Retaining the wrong heifers
A laundry list of suggestions to help you avoid one simple phrase: She’s open.
By Patrick Wall
For the first time, maybe ever, the U.S. beef industry is struggling to expand when every price indicator says that it should. In fact, the USDA-NASS Cattle Inventory Report for July 1, 2025, indicated we haven’t even hit bottom yet. There will be plenty of articles detailing why this is occurring, and even more forecasting what will or should happen next.
This article will focus on what needs to happen within your fences, regardless of the market. One thing is certain; the world consumer is telling the U.S. beef producer that as long as it tastes good and you raised it humanely; we’ll pay you for it!
The worst thing the beef industry could do is shatter that consumer trust. The fastest way to do it would be by retaining the cheapest, lowest quality heifers we can find. The temptation is real; feedlots are bidding hard for heifers they know will feed and grade. Truth be told, they’re bidding more than they ever have for heifers where they know absolutely nothing about (performance, efficiency, carcass quality, etc.). All said, the cow-calf sector is in a quandary of aging producers enjoying the ride, middle-aged producers healing up debt and replacing infrastructure, and a group of start-ups facing record prices and high interest rates.
Retaining the ‘right’ heifers is critical to the financial longevity of the latter two groups mentioned above. So how do they do it? Homework. I’m sure many readers will immediately think that means feed budgets, price projections and meetings with a banker. All that is likely true, but this exam is far more complex than that. Sitting at a local sale barn with a ceiling bid in mind is only part of it. In fact, the heifers you need to be successful might not be there…or at the next sale.
Step 1 – Know their age. ‘Spring’ is not an age, it’s a season. In the cattle business, spring seems to start in January and end about June 1. Heifers that align with your desired breeding date are far more desirable than high performing, younger females. Research shows that older heifers that breed up early are more likely to still be in the herd past age 6 – the profitable years of a cow’s life.
Step 2 – Let the first cut go. Whether you’re retaining from within or buying a group, it is natural to gravitate towards the largest ones in the pen. The downfall of continual selection for only weight can lead to a mature cow size that exceeds your feed resources. Sure, weight pays, but in an environmental challenge, more moderate cows will win.
Again, knowing the date of birth can help you select for performance and keep cow size in check. Historic industry reports indicate there’s room for improvement here since slaughter cow weights have risen significantly over the last 50 years (+30%) but weaning weights haven’t followed suit.

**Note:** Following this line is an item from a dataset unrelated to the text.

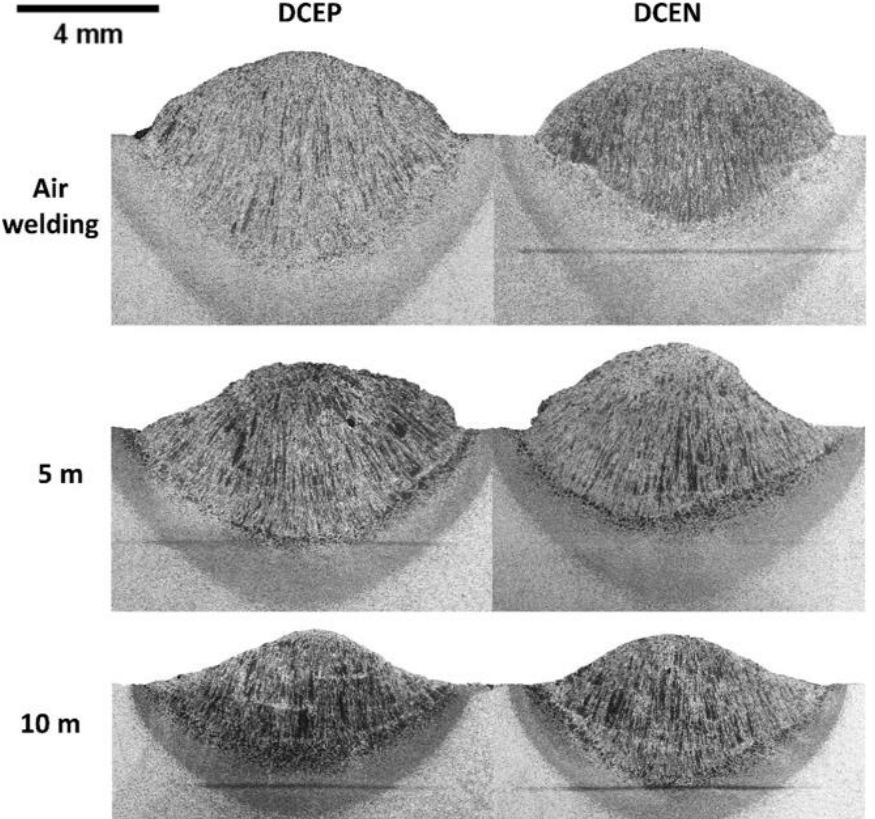
Figure 10. Macrographs of welds made with the rutile electrode. The black line is central segregation representing higher carbon content, which was diffused through an increase in temperature in the HAZ.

Step 3 – Age of dam.Regardless of the gavel price for her calf, the reproductive efficiency of a cow has always been the economic driver for success or failure of a cow-calf enterprise. There is no better example of reproductive efficiency than a bred cow past the age of 6 standing on your farm/ranch. She has endured every challenge Mother Nature and poor management decisions has thrown at her…and she’s done it on your grass, your feed, your labor, etc. Daughters of these cows should climb up the list of potential keepers.
Don’t forget that bull selection is the other 50% of this equation, genetically. Keep your thumb on genetic tools for longevity like stayability, sustained cow fertility, $Cow, $M, the list goes on.
There were two things I mentioned a bit earlier that could be a huge advantage to every other producer with the same idea: homework, and a group of aging producers enjoying the ride. Many successful cattlemen nearing retirement have decided to just ride the price wave and not expand.
Call them. Visit them. Ask them if their ‘middle cut’ of heifers might be for sale privately. Chances are, the producer can tell you which heifers would make the best replacements based on the same criteria listed above. The feedyards you would be bidding against don’t care about your selection criteria, and in many cases, the aging producer would love to see his/her cattle thrive for their neighbor!
As the title implies, you might be wondering, “what’s the wrong heifer look like?” The previous seven paragraphs have essentially been a laundry list of suggestions to help you avoid one simple phrase: she’s open. The dollar outlay for heifer calves and bred females has never been greater, which means the financial risk associated with herd expansion has also never been greater. However, the importance of cow fertility and longevity remains the same.
Better yet, feed and hay resources are more plentiful and less expensive than previous periods of the cattle cycle when herd expansion was warranted. Cattle producers are inherently an optimistic bunch…and there’s lots of optimism in the beef cattle market!
Wall is an Iowa State University Extension Beef Field Specialist.